> **Verilen Metin**:

Ivan Illich
Bu sözü twitterda paylaştığımda benim olduğu kadar birçok kişinin ilgisini çektiğini fark ettim. Peki, neydi bu sözdeki gizem? Acaba fazla mı okullaştık ve okullaştırılıyoruz diye mi sorduk kendimize? Hayatı okullarda geçmiş, öğrenciyken de öğretmenken de her iki ruh halini de tatmış ve hala tüm vaktinin yarısı okulda geçen sıradan bir vatandaş olarak ben; gerçekten okulun varlığını sorgulasam ne olur? Tüm okulların kapısına kilit vursak ne değişir?
Peki ya benden 25 sene önce bunu sorgulayan, zorunlu eğitime toptan karşı çıkan Ivan Illich’e ne demeli? Üstelik “Okulsuz Toplum” adlı bir kitap yayınlayarak. Geçtiğimiz günlerde bir arkadaşımın önerisiyle daha önce de göz gezdirdiğim kitabı okudum. Aslında kendisi o dönem insanların karşısına çok radikal fikirlerle çıkmıştı: örneğin, zorunlu eğitime karşı okulların toptan reddi. Bunun nedenlerini de gerekçeleriyle ortaya koyuyordu. O dönem büyük tartışmalara yol açsa da yazarı fazla yıkıcı bulanlar vardı ve gerçekten bakıldığında artık geri dönüşü olmayan bir yola girilmişti. Zorunlu eğitime karşı çıkış çok radikal ve olasılığı düşük bir ihtimaldi. Ama neden?

> **Çıkarılan Kayıtlar**:
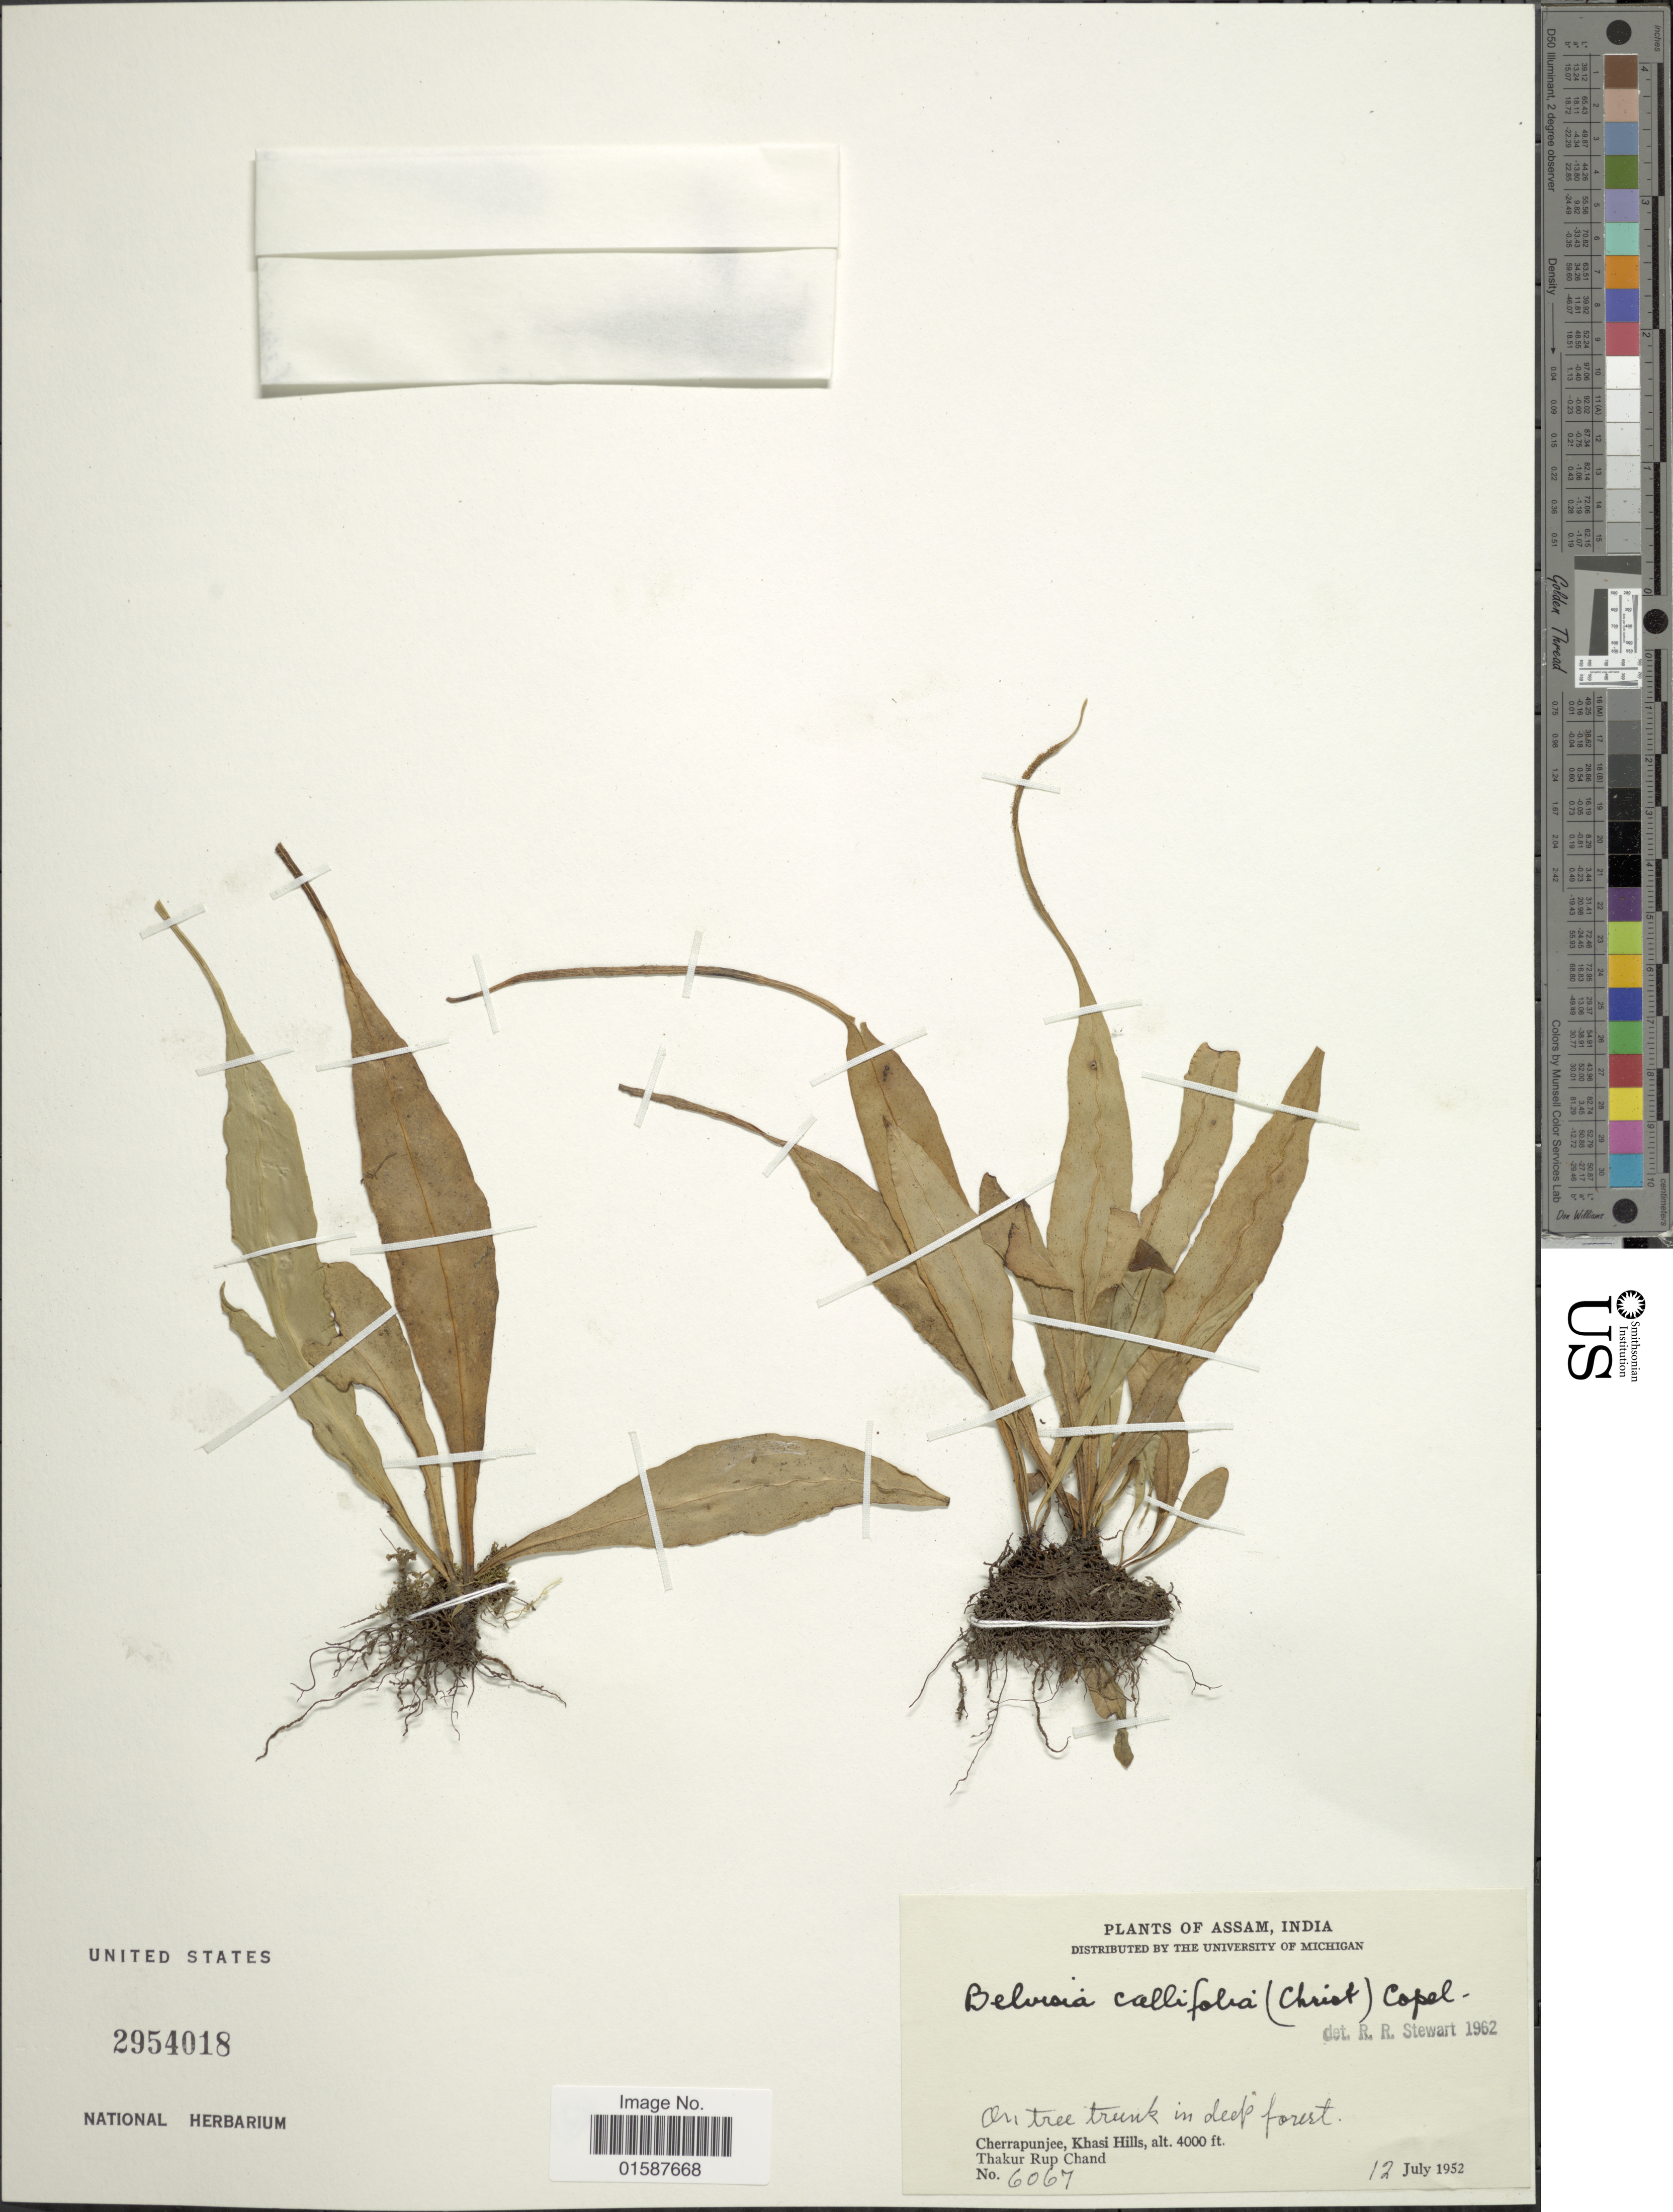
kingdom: Plantae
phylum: Tracheophyta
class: Polypodiopsida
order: Polypodiales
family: Polypodiaceae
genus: Lepisorus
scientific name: Lepisorus califolia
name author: (Christ)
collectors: T. R. Chand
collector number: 6067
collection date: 1952-07-12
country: India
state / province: Meghalaya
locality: Cherrapunjee, Khasi Hills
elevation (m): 1219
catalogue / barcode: US 2954018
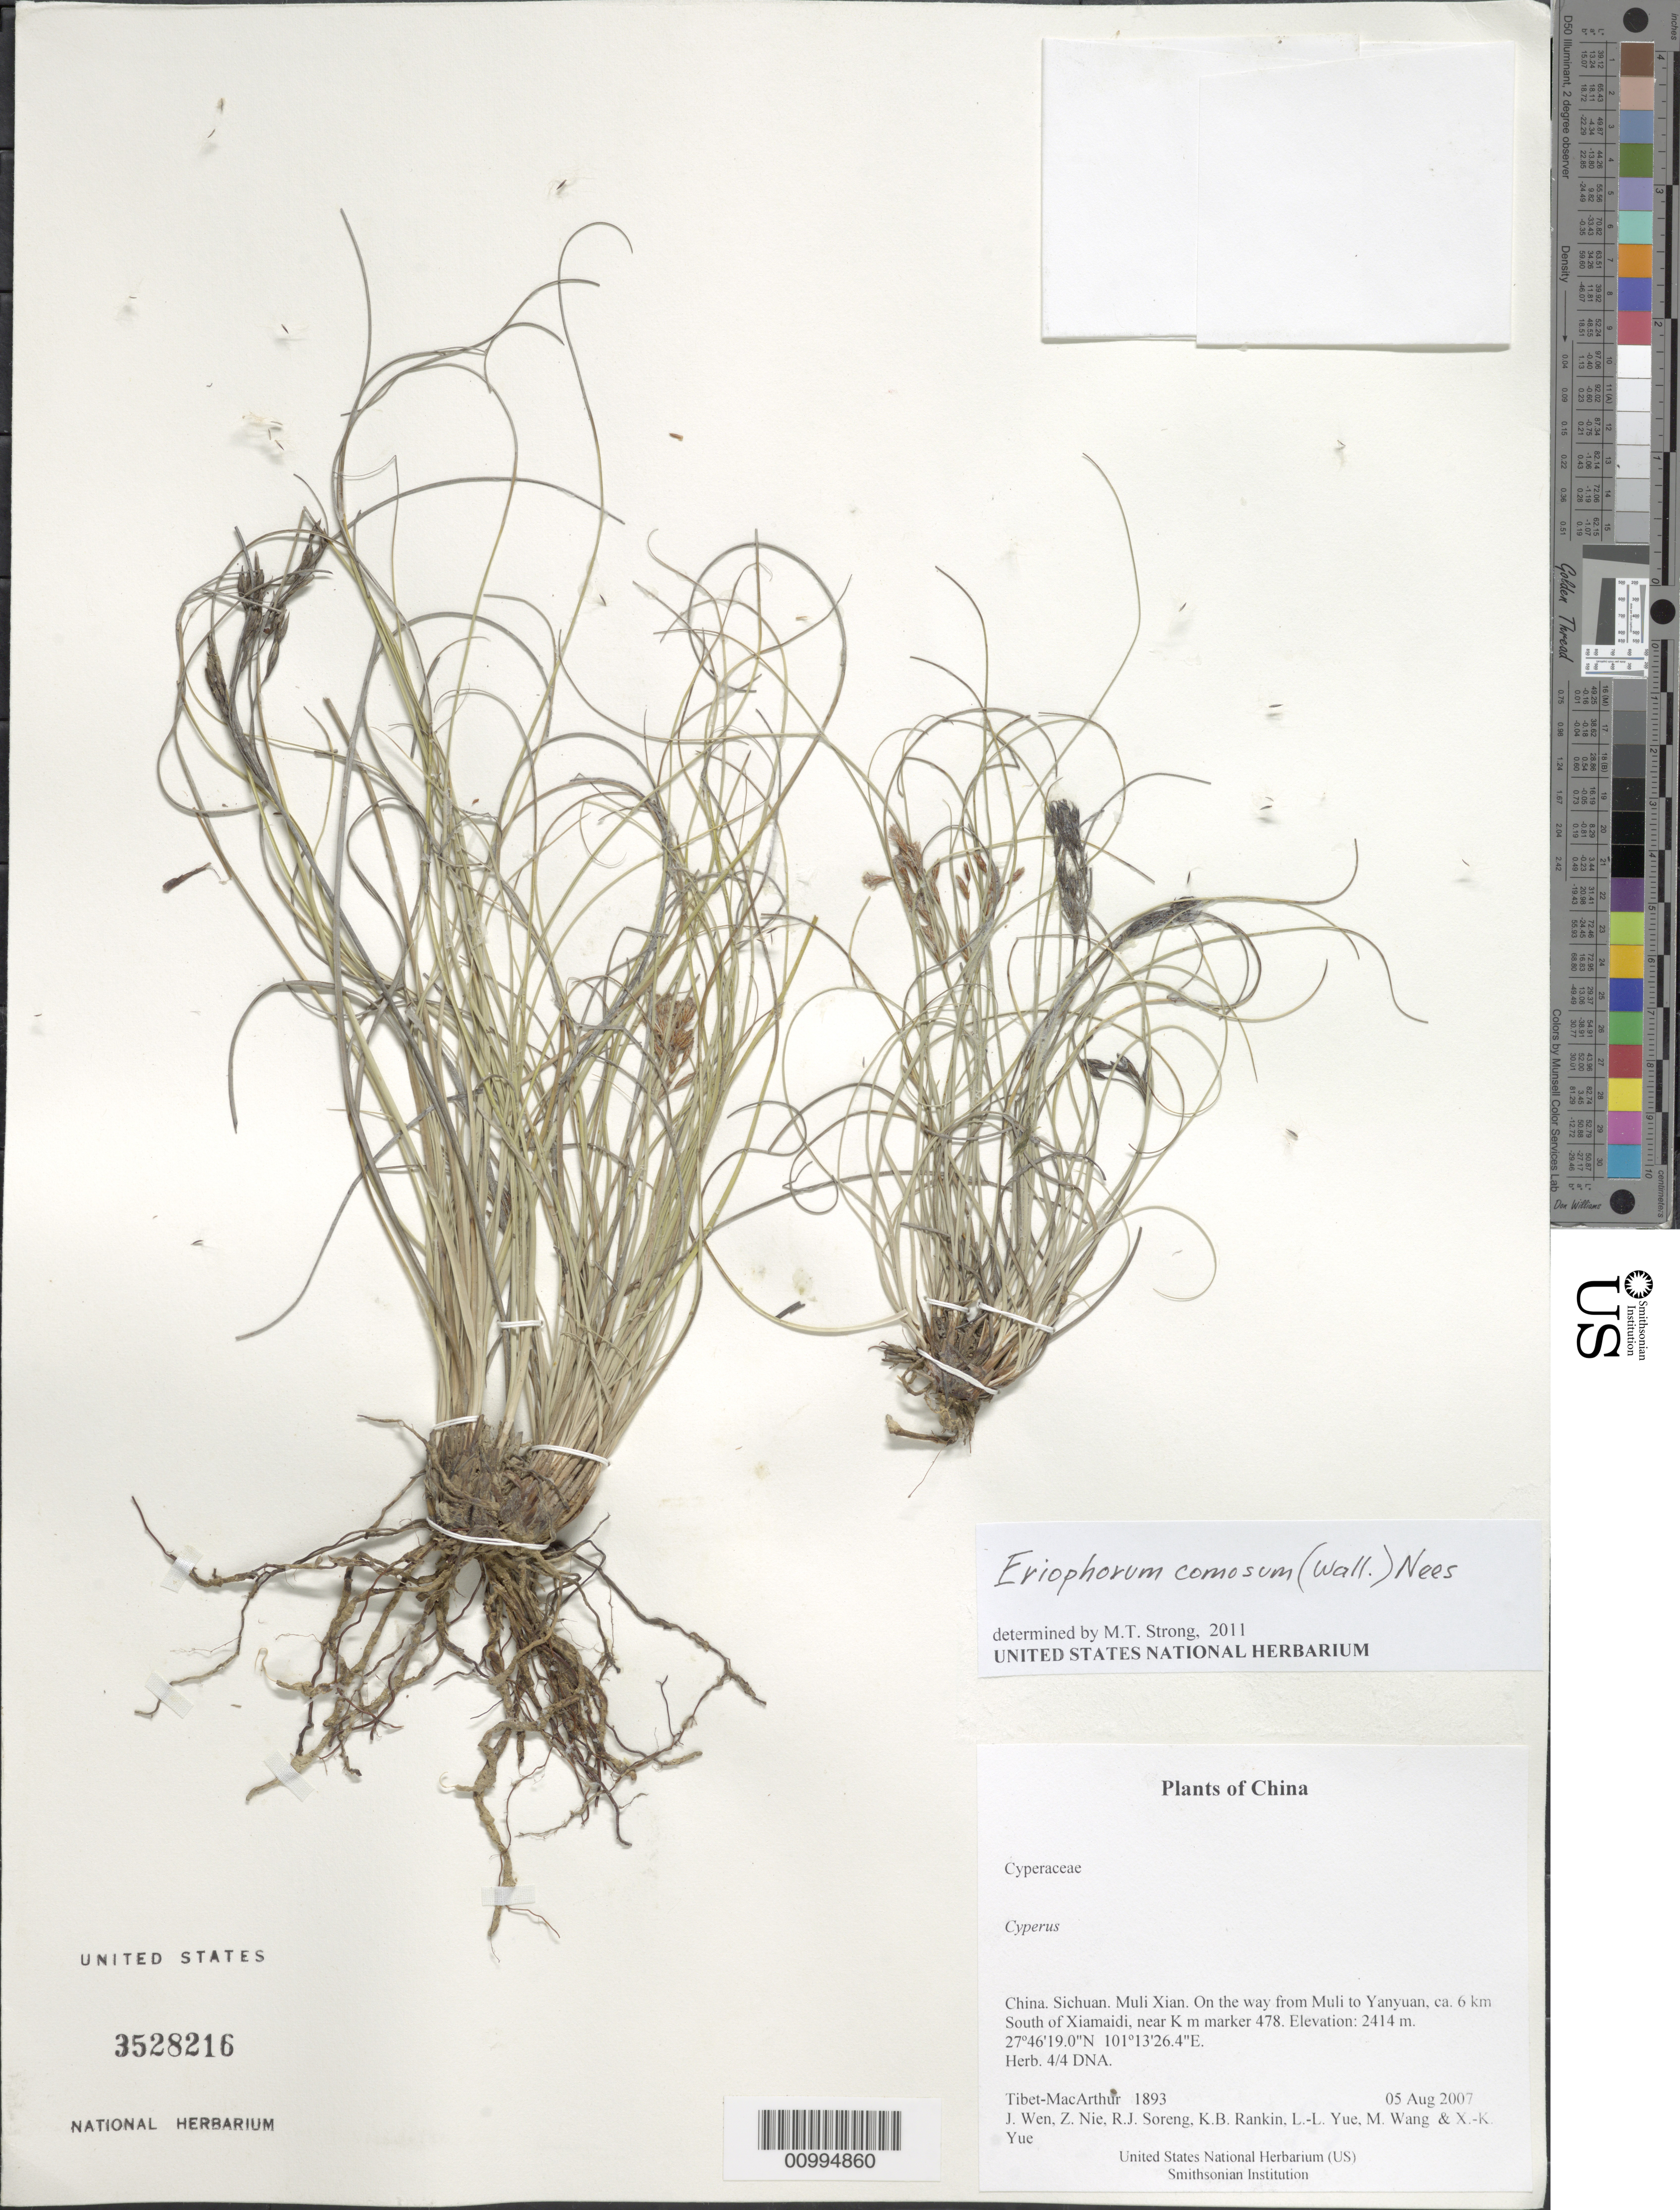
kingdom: Plantae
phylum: Tracheophyta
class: Liliopsida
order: Poales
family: Cyperaceae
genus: Erioscirpus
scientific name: Erioscirpus comosus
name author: (Wall.) Palla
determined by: Strong, Mark T., (BOT), Smithsonian Institution - National Museum of Natural History (UNITED STATES)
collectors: Tibet-MacArthur, J. Wen, Z. Nie, R. J. Soreng, K. Rankin, L. Yue, M. Wang & X. Yue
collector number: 1893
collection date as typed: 05 Aug 2007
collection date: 2007-08-05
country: China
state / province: Sichuan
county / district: Muli Xian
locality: On the way from Muli to Yanyuan, ca. 6 km South of Xiamaidi, near K m marker 478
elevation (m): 2414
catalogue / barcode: US 3528216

> **Çalışma Yönergesi**:
• a. Ivan Illich yazısına göre yazar, "Okulsuz Toplum" kitabını geçtiğimiz günlerde hangi nedenle okumuştur? Bir iki cümleyle açıklayın.
• b. Lütfen Ivan Illich ve okul üzerine yazıyı son cümlesinden sonra sürdürün.

> **Yanıtlar**:
• a. Yazar kitabı bir arkadaşının önerisi üzerine okumuştur. Kitaba daha önce de göz gezdirmiştir.

• b.
Ivan Illich’in temelde söylediği şey, aslında çok basit ve bugünden bakıldığında eğitim sistemi eleştirisi üzerine birçok film izlemiş, araştırma yapmış bizler için çok da yeni değil. Özetle tespit şu: “Okul, sistemin kendisi için uyumlu bireyler yetiştirir ve bu gizli müfredat nedeniyle özgürleştirici bir eğitimden bahsedemeyiz.” Ivan Illich’in bu “yıkıcı” radikal görüşünü bu dönemin koşullarından baktığımızda belki de basit bir tespit olarak algılayabiliriz. Fakat Illich’i fütürist yapan şey ise okul için getirdiği alternatif çözüm; yani tespiti yapıp öylece bırakmıyor. Öneri çok tanıdık gelirse şaşırmayın.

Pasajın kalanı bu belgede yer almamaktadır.